SAMOSIR – Sebelum ajaran Kristen masuk ke tanah Batak, para leluhur kita dahulu sudah memahami pergantian hari yang disebut Ari Batak Toba. Jumlah ari tersebut terdiri dari 30 hari (ari) 12 bulan (Sipaha) ditambah penanggalan Hurung dan Rikkar.
Hurung maksudnya penanggalan yang berobah menurut terbitnya bulan. Dengan demikian, penentuan ari Batak harus disesuaikan dengan terbitnya bulan.
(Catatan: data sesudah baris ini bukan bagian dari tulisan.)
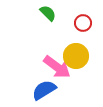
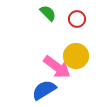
red circle: moved 6 px left, 4 px up
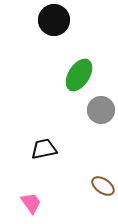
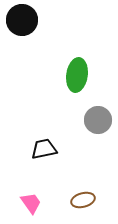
black circle: moved 32 px left
green ellipse: moved 2 px left; rotated 24 degrees counterclockwise
gray circle: moved 3 px left, 10 px down
brown ellipse: moved 20 px left, 14 px down; rotated 50 degrees counterclockwise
Secara umum, penulis memberi pemahaman tentang makna per hari yang dimulai dari Artia hari pertama. Artia jarang dipakai ketika ada acara besar maupun kecil di Batak Toba. Karena Artia ini merupakan hari yang keras (Ari manonggal).
Umumnya, yang bisa memakai ari artia ini harus orang yang memiliki ilmu keilahian dan orang yang sakti.
Menurut sejarah, Raja Sisingamangaraja XII lahir di Artia sesuai penanggalan Batak tepat di bulan satu di Sipaha Sada. Ketika orang melakukan hajatan, yang melakukan hajatan tidak bisa makan ikan Batak (Ihan Batak).
Suma (hari kedua). Suma boleh dipakai namun tetap tergantung orang yang melakukan hajatan. Orang yang bisa melakukan hajatan di hari ini adalah orang bandal dalam istilah Batak disebut anak Sukkil sukkil. Pantangan hari itu adalah binatang berkaki dua seperti ayam dan sejenisnya.
Anggara, adalah hari ketiga menurut penanggalan Batak. Hari ini adalah hari yang baik untuk mengobati dan meracik obat-obatan. Oleh nenek moyang kita dahulu, hari ini juga sangat cocok juga untuk berburu.
Di hari baik menurut penanggalan Batak Toba ini, juga sering digunakan untuk musyawarah sekeluarga dengan para sesepuh, namun tidak diperbolehkan bersuara keras apalagi sampai timbul pertengkaran.
Saat ari anggara, juga cocok dipakai untuk perang dan buang sial, namun tetap memperhitungkan letak Pane Nabolon. Perlu diingat, tidak boleh berhadapan dengan letak Pane Nabolon, tapi harus mengikuti arah Pane Nabolon tersebut.